NICHOLAS FERRON, PETITIONER,
v.
GLENN GOORD, COMMISSIONER OF DOCS, JAMES BERBARY, SUPERINTENDENT OF COLLINS CORRECTIONAL FACILITY, RESPONDENTS.



The opinion of the court was delivered by: David G. Larimer, United States District Judge

DECISION AND ORDER

INTRODUCTION

Petitioner Nicholas Ferron ("Ferron") filed this petition pro se for a writ of habeas corpus pursuant to 28 U.S.C. § 2254 challenging his conviction in Monroe County Court on one count of Criminal Possession of a Controlled Substance in the Second Degree. The Appellate Division, Fourth Department unanimously affirmed his conviction, People v. Ferron, 248 A.D.2d 962 (4th Dept. 1998), and the Court of Appeals denied leave to appeal, People v. Ferron, 92 N.Y.2d 879 (1998). Ferron contests his conviction on two grounds: (1) his arrest was based on a defective search warrant, and (2) his trial counsel was ineffective. For the reasons set forth below, Ferron's § 2254 petition is dismissed.

BACKGROUND

Ferron was arrested on January 24, 1995 by members of the Rochester Police Department during execution of two search warrants at a building which housed Ferron's place of business and four apartments. Ferron was the landlord for the entire building. One warrant was for Ferron's store, located on the first floor, and the other warrant was for Apartment 3, an essentially vacant second-floor apartment which the police suspected Ferron was using to store narcotics. The search of Ferron's store was unproductive, but the search of Apartment 3 revealed the presence of cocaine, marijuana, and drug paraphernalia.

On March 10, 1995, Ferron was indicted in Monroe County Court on two counts of criminal possession of a controlled substance, one count of criminal possession of marijuana, and two counts of criminally using drug paraphernalia.

Ferron, through retained counsel, moved to suppress items seized pursuant to the search warrant for Apartment 3 on the ground that the application for the warrant did not establish probable cause to believe that the apartment contained narcotics. In particular, Ferron argued that the police officer's supporting affidavit failed to demonstrate the reliability and bases of knowledge of the two confidential informants who supplied information necessary for the warrant's issuance, and he requested a Darden*fn1 hearing in this regard. Ferron also contended that he was entitled to a hearing on the allegation that various statements supporting probable cause in the warrant were the product of two illegal warrantless entries by the police on prior occasions.

Image outline annotation entries
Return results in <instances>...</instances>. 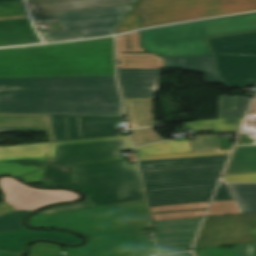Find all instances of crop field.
Masks as SVG:
<instances>
[{
    "mask_svg": "<svg viewBox=\"0 0 256 256\" xmlns=\"http://www.w3.org/2000/svg\"><path fill=\"white\" fill-rule=\"evenodd\" d=\"M24 17H29V16L28 15H24V16L6 17V18H0V20L14 19V18H24Z\"/></svg>",
    "mask_w": 256,
    "mask_h": 256,
    "instance_id": "crop-field-43",
    "label": "crop field"
},
{
    "mask_svg": "<svg viewBox=\"0 0 256 256\" xmlns=\"http://www.w3.org/2000/svg\"><path fill=\"white\" fill-rule=\"evenodd\" d=\"M55 140L117 135L113 124L123 117L49 115Z\"/></svg>",
    "mask_w": 256,
    "mask_h": 256,
    "instance_id": "crop-field-14",
    "label": "crop field"
},
{
    "mask_svg": "<svg viewBox=\"0 0 256 256\" xmlns=\"http://www.w3.org/2000/svg\"><path fill=\"white\" fill-rule=\"evenodd\" d=\"M251 131L253 132V139L256 140V130H251Z\"/></svg>",
    "mask_w": 256,
    "mask_h": 256,
    "instance_id": "crop-field-44",
    "label": "crop field"
},
{
    "mask_svg": "<svg viewBox=\"0 0 256 256\" xmlns=\"http://www.w3.org/2000/svg\"><path fill=\"white\" fill-rule=\"evenodd\" d=\"M32 14L136 4L138 0H27Z\"/></svg>",
    "mask_w": 256,
    "mask_h": 256,
    "instance_id": "crop-field-20",
    "label": "crop field"
},
{
    "mask_svg": "<svg viewBox=\"0 0 256 256\" xmlns=\"http://www.w3.org/2000/svg\"><path fill=\"white\" fill-rule=\"evenodd\" d=\"M256 172V141L243 127L223 175Z\"/></svg>",
    "mask_w": 256,
    "mask_h": 256,
    "instance_id": "crop-field-18",
    "label": "crop field"
},
{
    "mask_svg": "<svg viewBox=\"0 0 256 256\" xmlns=\"http://www.w3.org/2000/svg\"><path fill=\"white\" fill-rule=\"evenodd\" d=\"M235 96H220L219 119L243 117L251 99L238 96L234 107L245 109H231Z\"/></svg>",
    "mask_w": 256,
    "mask_h": 256,
    "instance_id": "crop-field-29",
    "label": "crop field"
},
{
    "mask_svg": "<svg viewBox=\"0 0 256 256\" xmlns=\"http://www.w3.org/2000/svg\"><path fill=\"white\" fill-rule=\"evenodd\" d=\"M118 78L123 98H153L159 70L118 69Z\"/></svg>",
    "mask_w": 256,
    "mask_h": 256,
    "instance_id": "crop-field-16",
    "label": "crop field"
},
{
    "mask_svg": "<svg viewBox=\"0 0 256 256\" xmlns=\"http://www.w3.org/2000/svg\"><path fill=\"white\" fill-rule=\"evenodd\" d=\"M29 223L36 227L68 228L86 237L150 227L145 200L37 215Z\"/></svg>",
    "mask_w": 256,
    "mask_h": 256,
    "instance_id": "crop-field-5",
    "label": "crop field"
},
{
    "mask_svg": "<svg viewBox=\"0 0 256 256\" xmlns=\"http://www.w3.org/2000/svg\"><path fill=\"white\" fill-rule=\"evenodd\" d=\"M71 167L69 187L86 194L85 202L92 206L83 203L56 206L37 214L145 199L138 166L128 165L126 159Z\"/></svg>",
    "mask_w": 256,
    "mask_h": 256,
    "instance_id": "crop-field-4",
    "label": "crop field"
},
{
    "mask_svg": "<svg viewBox=\"0 0 256 256\" xmlns=\"http://www.w3.org/2000/svg\"><path fill=\"white\" fill-rule=\"evenodd\" d=\"M69 256H140L156 254L154 240L138 231L88 238L86 245L67 248Z\"/></svg>",
    "mask_w": 256,
    "mask_h": 256,
    "instance_id": "crop-field-12",
    "label": "crop field"
},
{
    "mask_svg": "<svg viewBox=\"0 0 256 256\" xmlns=\"http://www.w3.org/2000/svg\"><path fill=\"white\" fill-rule=\"evenodd\" d=\"M141 47L158 56H181L169 26L141 32Z\"/></svg>",
    "mask_w": 256,
    "mask_h": 256,
    "instance_id": "crop-field-22",
    "label": "crop field"
},
{
    "mask_svg": "<svg viewBox=\"0 0 256 256\" xmlns=\"http://www.w3.org/2000/svg\"><path fill=\"white\" fill-rule=\"evenodd\" d=\"M50 143L0 147V174L41 182Z\"/></svg>",
    "mask_w": 256,
    "mask_h": 256,
    "instance_id": "crop-field-13",
    "label": "crop field"
},
{
    "mask_svg": "<svg viewBox=\"0 0 256 256\" xmlns=\"http://www.w3.org/2000/svg\"><path fill=\"white\" fill-rule=\"evenodd\" d=\"M27 213L28 212L25 211H19L16 213L0 216V232L24 228V226L21 224L23 218L20 216Z\"/></svg>",
    "mask_w": 256,
    "mask_h": 256,
    "instance_id": "crop-field-32",
    "label": "crop field"
},
{
    "mask_svg": "<svg viewBox=\"0 0 256 256\" xmlns=\"http://www.w3.org/2000/svg\"><path fill=\"white\" fill-rule=\"evenodd\" d=\"M48 114L124 116L115 76L0 78V132H47Z\"/></svg>",
    "mask_w": 256,
    "mask_h": 256,
    "instance_id": "crop-field-1",
    "label": "crop field"
},
{
    "mask_svg": "<svg viewBox=\"0 0 256 256\" xmlns=\"http://www.w3.org/2000/svg\"><path fill=\"white\" fill-rule=\"evenodd\" d=\"M42 43L29 18L0 21V47Z\"/></svg>",
    "mask_w": 256,
    "mask_h": 256,
    "instance_id": "crop-field-21",
    "label": "crop field"
},
{
    "mask_svg": "<svg viewBox=\"0 0 256 256\" xmlns=\"http://www.w3.org/2000/svg\"><path fill=\"white\" fill-rule=\"evenodd\" d=\"M134 6L73 10L32 16L35 23L61 21L63 30L40 32L46 42H52L115 34L116 26Z\"/></svg>",
    "mask_w": 256,
    "mask_h": 256,
    "instance_id": "crop-field-8",
    "label": "crop field"
},
{
    "mask_svg": "<svg viewBox=\"0 0 256 256\" xmlns=\"http://www.w3.org/2000/svg\"><path fill=\"white\" fill-rule=\"evenodd\" d=\"M115 75L113 38L0 49V77Z\"/></svg>",
    "mask_w": 256,
    "mask_h": 256,
    "instance_id": "crop-field-2",
    "label": "crop field"
},
{
    "mask_svg": "<svg viewBox=\"0 0 256 256\" xmlns=\"http://www.w3.org/2000/svg\"><path fill=\"white\" fill-rule=\"evenodd\" d=\"M248 113H256V96Z\"/></svg>",
    "mask_w": 256,
    "mask_h": 256,
    "instance_id": "crop-field-41",
    "label": "crop field"
},
{
    "mask_svg": "<svg viewBox=\"0 0 256 256\" xmlns=\"http://www.w3.org/2000/svg\"><path fill=\"white\" fill-rule=\"evenodd\" d=\"M31 239H53L68 244L80 242L76 236L63 232H35L22 229L0 233V250L21 253L23 245Z\"/></svg>",
    "mask_w": 256,
    "mask_h": 256,
    "instance_id": "crop-field-19",
    "label": "crop field"
},
{
    "mask_svg": "<svg viewBox=\"0 0 256 256\" xmlns=\"http://www.w3.org/2000/svg\"><path fill=\"white\" fill-rule=\"evenodd\" d=\"M137 155L192 152L189 141H169L136 148Z\"/></svg>",
    "mask_w": 256,
    "mask_h": 256,
    "instance_id": "crop-field-26",
    "label": "crop field"
},
{
    "mask_svg": "<svg viewBox=\"0 0 256 256\" xmlns=\"http://www.w3.org/2000/svg\"><path fill=\"white\" fill-rule=\"evenodd\" d=\"M128 35V38L126 37ZM117 37L118 68L138 69H161L163 68L162 58L154 54H128L119 52H140L144 51L139 47V31ZM126 39H129L130 50H128Z\"/></svg>",
    "mask_w": 256,
    "mask_h": 256,
    "instance_id": "crop-field-17",
    "label": "crop field"
},
{
    "mask_svg": "<svg viewBox=\"0 0 256 256\" xmlns=\"http://www.w3.org/2000/svg\"><path fill=\"white\" fill-rule=\"evenodd\" d=\"M202 219L153 222L161 254L190 250Z\"/></svg>",
    "mask_w": 256,
    "mask_h": 256,
    "instance_id": "crop-field-15",
    "label": "crop field"
},
{
    "mask_svg": "<svg viewBox=\"0 0 256 256\" xmlns=\"http://www.w3.org/2000/svg\"><path fill=\"white\" fill-rule=\"evenodd\" d=\"M256 242V214L207 218L194 250Z\"/></svg>",
    "mask_w": 256,
    "mask_h": 256,
    "instance_id": "crop-field-11",
    "label": "crop field"
},
{
    "mask_svg": "<svg viewBox=\"0 0 256 256\" xmlns=\"http://www.w3.org/2000/svg\"><path fill=\"white\" fill-rule=\"evenodd\" d=\"M227 156L140 162L149 205L209 201Z\"/></svg>",
    "mask_w": 256,
    "mask_h": 256,
    "instance_id": "crop-field-3",
    "label": "crop field"
},
{
    "mask_svg": "<svg viewBox=\"0 0 256 256\" xmlns=\"http://www.w3.org/2000/svg\"><path fill=\"white\" fill-rule=\"evenodd\" d=\"M157 256V255H154ZM161 256H192L190 252H184V253H175V254H166Z\"/></svg>",
    "mask_w": 256,
    "mask_h": 256,
    "instance_id": "crop-field-40",
    "label": "crop field"
},
{
    "mask_svg": "<svg viewBox=\"0 0 256 256\" xmlns=\"http://www.w3.org/2000/svg\"><path fill=\"white\" fill-rule=\"evenodd\" d=\"M170 27L183 56L214 54L208 39L256 31V12Z\"/></svg>",
    "mask_w": 256,
    "mask_h": 256,
    "instance_id": "crop-field-9",
    "label": "crop field"
},
{
    "mask_svg": "<svg viewBox=\"0 0 256 256\" xmlns=\"http://www.w3.org/2000/svg\"><path fill=\"white\" fill-rule=\"evenodd\" d=\"M136 29H139V19L138 17L129 14L117 26L116 34Z\"/></svg>",
    "mask_w": 256,
    "mask_h": 256,
    "instance_id": "crop-field-35",
    "label": "crop field"
},
{
    "mask_svg": "<svg viewBox=\"0 0 256 256\" xmlns=\"http://www.w3.org/2000/svg\"><path fill=\"white\" fill-rule=\"evenodd\" d=\"M16 210L15 207L9 205L7 202L0 203V214Z\"/></svg>",
    "mask_w": 256,
    "mask_h": 256,
    "instance_id": "crop-field-39",
    "label": "crop field"
},
{
    "mask_svg": "<svg viewBox=\"0 0 256 256\" xmlns=\"http://www.w3.org/2000/svg\"><path fill=\"white\" fill-rule=\"evenodd\" d=\"M229 152H230V150H226V151L198 152V153H183V154H166V155L143 156V157H138V159H139V161H144V160L180 158V157L221 155V154H229Z\"/></svg>",
    "mask_w": 256,
    "mask_h": 256,
    "instance_id": "crop-field-33",
    "label": "crop field"
},
{
    "mask_svg": "<svg viewBox=\"0 0 256 256\" xmlns=\"http://www.w3.org/2000/svg\"><path fill=\"white\" fill-rule=\"evenodd\" d=\"M164 68H180L184 69L182 58L163 57Z\"/></svg>",
    "mask_w": 256,
    "mask_h": 256,
    "instance_id": "crop-field-37",
    "label": "crop field"
},
{
    "mask_svg": "<svg viewBox=\"0 0 256 256\" xmlns=\"http://www.w3.org/2000/svg\"><path fill=\"white\" fill-rule=\"evenodd\" d=\"M185 69L204 74L206 83H222L214 55L183 58Z\"/></svg>",
    "mask_w": 256,
    "mask_h": 256,
    "instance_id": "crop-field-24",
    "label": "crop field"
},
{
    "mask_svg": "<svg viewBox=\"0 0 256 256\" xmlns=\"http://www.w3.org/2000/svg\"><path fill=\"white\" fill-rule=\"evenodd\" d=\"M233 199L225 184L221 181L213 201Z\"/></svg>",
    "mask_w": 256,
    "mask_h": 256,
    "instance_id": "crop-field-38",
    "label": "crop field"
},
{
    "mask_svg": "<svg viewBox=\"0 0 256 256\" xmlns=\"http://www.w3.org/2000/svg\"><path fill=\"white\" fill-rule=\"evenodd\" d=\"M240 213L234 200L213 202L207 217Z\"/></svg>",
    "mask_w": 256,
    "mask_h": 256,
    "instance_id": "crop-field-31",
    "label": "crop field"
},
{
    "mask_svg": "<svg viewBox=\"0 0 256 256\" xmlns=\"http://www.w3.org/2000/svg\"><path fill=\"white\" fill-rule=\"evenodd\" d=\"M243 118L211 120L200 122H189L184 125H191L192 130H213L214 133L236 132Z\"/></svg>",
    "mask_w": 256,
    "mask_h": 256,
    "instance_id": "crop-field-27",
    "label": "crop field"
},
{
    "mask_svg": "<svg viewBox=\"0 0 256 256\" xmlns=\"http://www.w3.org/2000/svg\"><path fill=\"white\" fill-rule=\"evenodd\" d=\"M21 254H16V253H7V252H1L0 251V256H20Z\"/></svg>",
    "mask_w": 256,
    "mask_h": 256,
    "instance_id": "crop-field-42",
    "label": "crop field"
},
{
    "mask_svg": "<svg viewBox=\"0 0 256 256\" xmlns=\"http://www.w3.org/2000/svg\"><path fill=\"white\" fill-rule=\"evenodd\" d=\"M209 202L204 203H192V204H180V205H168V206H156L150 207L153 221L159 220H172V219H184V218H197L203 217L205 211H192V212H174V213H164L171 211H183V210H195V209H205Z\"/></svg>",
    "mask_w": 256,
    "mask_h": 256,
    "instance_id": "crop-field-23",
    "label": "crop field"
},
{
    "mask_svg": "<svg viewBox=\"0 0 256 256\" xmlns=\"http://www.w3.org/2000/svg\"><path fill=\"white\" fill-rule=\"evenodd\" d=\"M249 117H256V114H248Z\"/></svg>",
    "mask_w": 256,
    "mask_h": 256,
    "instance_id": "crop-field-45",
    "label": "crop field"
},
{
    "mask_svg": "<svg viewBox=\"0 0 256 256\" xmlns=\"http://www.w3.org/2000/svg\"><path fill=\"white\" fill-rule=\"evenodd\" d=\"M6 1H16V0H0V2H6Z\"/></svg>",
    "mask_w": 256,
    "mask_h": 256,
    "instance_id": "crop-field-46",
    "label": "crop field"
},
{
    "mask_svg": "<svg viewBox=\"0 0 256 256\" xmlns=\"http://www.w3.org/2000/svg\"><path fill=\"white\" fill-rule=\"evenodd\" d=\"M197 256H256V243L236 245L233 249L212 248L194 251Z\"/></svg>",
    "mask_w": 256,
    "mask_h": 256,
    "instance_id": "crop-field-28",
    "label": "crop field"
},
{
    "mask_svg": "<svg viewBox=\"0 0 256 256\" xmlns=\"http://www.w3.org/2000/svg\"><path fill=\"white\" fill-rule=\"evenodd\" d=\"M27 14L23 1L0 3V17Z\"/></svg>",
    "mask_w": 256,
    "mask_h": 256,
    "instance_id": "crop-field-34",
    "label": "crop field"
},
{
    "mask_svg": "<svg viewBox=\"0 0 256 256\" xmlns=\"http://www.w3.org/2000/svg\"><path fill=\"white\" fill-rule=\"evenodd\" d=\"M196 141H190L193 152L219 150V135L195 136Z\"/></svg>",
    "mask_w": 256,
    "mask_h": 256,
    "instance_id": "crop-field-30",
    "label": "crop field"
},
{
    "mask_svg": "<svg viewBox=\"0 0 256 256\" xmlns=\"http://www.w3.org/2000/svg\"><path fill=\"white\" fill-rule=\"evenodd\" d=\"M256 10V0H141L132 11L142 27Z\"/></svg>",
    "mask_w": 256,
    "mask_h": 256,
    "instance_id": "crop-field-7",
    "label": "crop field"
},
{
    "mask_svg": "<svg viewBox=\"0 0 256 256\" xmlns=\"http://www.w3.org/2000/svg\"><path fill=\"white\" fill-rule=\"evenodd\" d=\"M241 213H256V184H226Z\"/></svg>",
    "mask_w": 256,
    "mask_h": 256,
    "instance_id": "crop-field-25",
    "label": "crop field"
},
{
    "mask_svg": "<svg viewBox=\"0 0 256 256\" xmlns=\"http://www.w3.org/2000/svg\"><path fill=\"white\" fill-rule=\"evenodd\" d=\"M226 182H256V174L223 176Z\"/></svg>",
    "mask_w": 256,
    "mask_h": 256,
    "instance_id": "crop-field-36",
    "label": "crop field"
},
{
    "mask_svg": "<svg viewBox=\"0 0 256 256\" xmlns=\"http://www.w3.org/2000/svg\"><path fill=\"white\" fill-rule=\"evenodd\" d=\"M219 76L230 87L256 85V32L209 39Z\"/></svg>",
    "mask_w": 256,
    "mask_h": 256,
    "instance_id": "crop-field-10",
    "label": "crop field"
},
{
    "mask_svg": "<svg viewBox=\"0 0 256 256\" xmlns=\"http://www.w3.org/2000/svg\"><path fill=\"white\" fill-rule=\"evenodd\" d=\"M130 149L129 136L51 143L42 186H68L71 165L120 159Z\"/></svg>",
    "mask_w": 256,
    "mask_h": 256,
    "instance_id": "crop-field-6",
    "label": "crop field"
}]
</instances>
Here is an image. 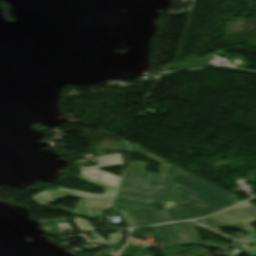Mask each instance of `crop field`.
I'll list each match as a JSON object with an SVG mask.
<instances>
[{"label":"crop field","mask_w":256,"mask_h":256,"mask_svg":"<svg viewBox=\"0 0 256 256\" xmlns=\"http://www.w3.org/2000/svg\"><path fill=\"white\" fill-rule=\"evenodd\" d=\"M236 197L178 167L161 202L171 220L177 221L223 210L240 202Z\"/></svg>","instance_id":"obj_1"},{"label":"crop field","mask_w":256,"mask_h":256,"mask_svg":"<svg viewBox=\"0 0 256 256\" xmlns=\"http://www.w3.org/2000/svg\"><path fill=\"white\" fill-rule=\"evenodd\" d=\"M165 189L118 191L112 206L127 210L136 226L169 222L163 210L156 212L150 205L161 200Z\"/></svg>","instance_id":"obj_2"},{"label":"crop field","mask_w":256,"mask_h":256,"mask_svg":"<svg viewBox=\"0 0 256 256\" xmlns=\"http://www.w3.org/2000/svg\"><path fill=\"white\" fill-rule=\"evenodd\" d=\"M196 222L218 232H221L218 229L223 226H234L248 232L249 237L255 244V247H244V250H247L248 256H256V231L249 225L256 222L255 205L247 202L211 217L196 220Z\"/></svg>","instance_id":"obj_3"},{"label":"crop field","mask_w":256,"mask_h":256,"mask_svg":"<svg viewBox=\"0 0 256 256\" xmlns=\"http://www.w3.org/2000/svg\"><path fill=\"white\" fill-rule=\"evenodd\" d=\"M144 156L162 164L158 175L144 172L145 163L130 162L118 189H143L150 187H166L176 166L165 163L162 159L152 155Z\"/></svg>","instance_id":"obj_4"},{"label":"crop field","mask_w":256,"mask_h":256,"mask_svg":"<svg viewBox=\"0 0 256 256\" xmlns=\"http://www.w3.org/2000/svg\"><path fill=\"white\" fill-rule=\"evenodd\" d=\"M153 229L162 245L203 244L227 250L224 243L211 240L199 242L200 238L192 221L154 226Z\"/></svg>","instance_id":"obj_5"},{"label":"crop field","mask_w":256,"mask_h":256,"mask_svg":"<svg viewBox=\"0 0 256 256\" xmlns=\"http://www.w3.org/2000/svg\"><path fill=\"white\" fill-rule=\"evenodd\" d=\"M96 160L100 166L79 169L80 173L86 177L116 189L120 178L96 168L123 164L121 160V154L98 157Z\"/></svg>","instance_id":"obj_6"},{"label":"crop field","mask_w":256,"mask_h":256,"mask_svg":"<svg viewBox=\"0 0 256 256\" xmlns=\"http://www.w3.org/2000/svg\"><path fill=\"white\" fill-rule=\"evenodd\" d=\"M109 204L108 202L80 198L72 215L95 219L96 216H101L103 210L108 208Z\"/></svg>","instance_id":"obj_7"},{"label":"crop field","mask_w":256,"mask_h":256,"mask_svg":"<svg viewBox=\"0 0 256 256\" xmlns=\"http://www.w3.org/2000/svg\"><path fill=\"white\" fill-rule=\"evenodd\" d=\"M77 178L79 179H82V180H85L87 182H90L96 186H99L103 189H105V193L102 194V195H97V194H91V193H85V192H79V191H73V190H67V189H61V188H57L58 192H61V193H66V194H70V195H75V196H81V197H88V198H94V199H101V200H107V201H110L112 196H113V193H114V189L110 188V187H107L105 185H102L98 182H95L93 180H90L86 177H83L81 175L77 176Z\"/></svg>","instance_id":"obj_8"},{"label":"crop field","mask_w":256,"mask_h":256,"mask_svg":"<svg viewBox=\"0 0 256 256\" xmlns=\"http://www.w3.org/2000/svg\"><path fill=\"white\" fill-rule=\"evenodd\" d=\"M67 195L61 194V193H57L56 190H47L44 192H41L35 196H33L32 198L39 204L41 205H45L49 202H52L54 200H57L61 197H64Z\"/></svg>","instance_id":"obj_9"},{"label":"crop field","mask_w":256,"mask_h":256,"mask_svg":"<svg viewBox=\"0 0 256 256\" xmlns=\"http://www.w3.org/2000/svg\"><path fill=\"white\" fill-rule=\"evenodd\" d=\"M75 223L81 229L82 232L93 230L86 220L76 218Z\"/></svg>","instance_id":"obj_10"},{"label":"crop field","mask_w":256,"mask_h":256,"mask_svg":"<svg viewBox=\"0 0 256 256\" xmlns=\"http://www.w3.org/2000/svg\"><path fill=\"white\" fill-rule=\"evenodd\" d=\"M118 210H119L120 213L122 214V216H123V218H124V220H125L127 226H128V227H134L133 224H132V222H131V220L129 219V217H128L126 211H125V210H120V209H118Z\"/></svg>","instance_id":"obj_11"},{"label":"crop field","mask_w":256,"mask_h":256,"mask_svg":"<svg viewBox=\"0 0 256 256\" xmlns=\"http://www.w3.org/2000/svg\"><path fill=\"white\" fill-rule=\"evenodd\" d=\"M199 226V225H198ZM197 226V227H198ZM201 227V226H200ZM203 228V227H202ZM204 229H206V228H204ZM206 230H208V229H206ZM209 231H211V230H209ZM211 232H213V231H211ZM213 233H215V234H217V235H220V234H218V233H216V232H213ZM220 236H222V237H224V238H226V239H228V240H230V238H228V237H225V236H223V235H220Z\"/></svg>","instance_id":"obj_12"}]
</instances>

» **Exercise directions**: Copy the court decision above verbatim, from "On March 10, 1995, Ferron" up to and including "using drug paraphernalia.".

» **Written response**:
On March 10, 1995, Ferron was indicted in Monroe County Court on two counts of criminal possession of a controlled substance, one count of criminal possession of marijuana, and two counts of criminally using drug paraphernalia.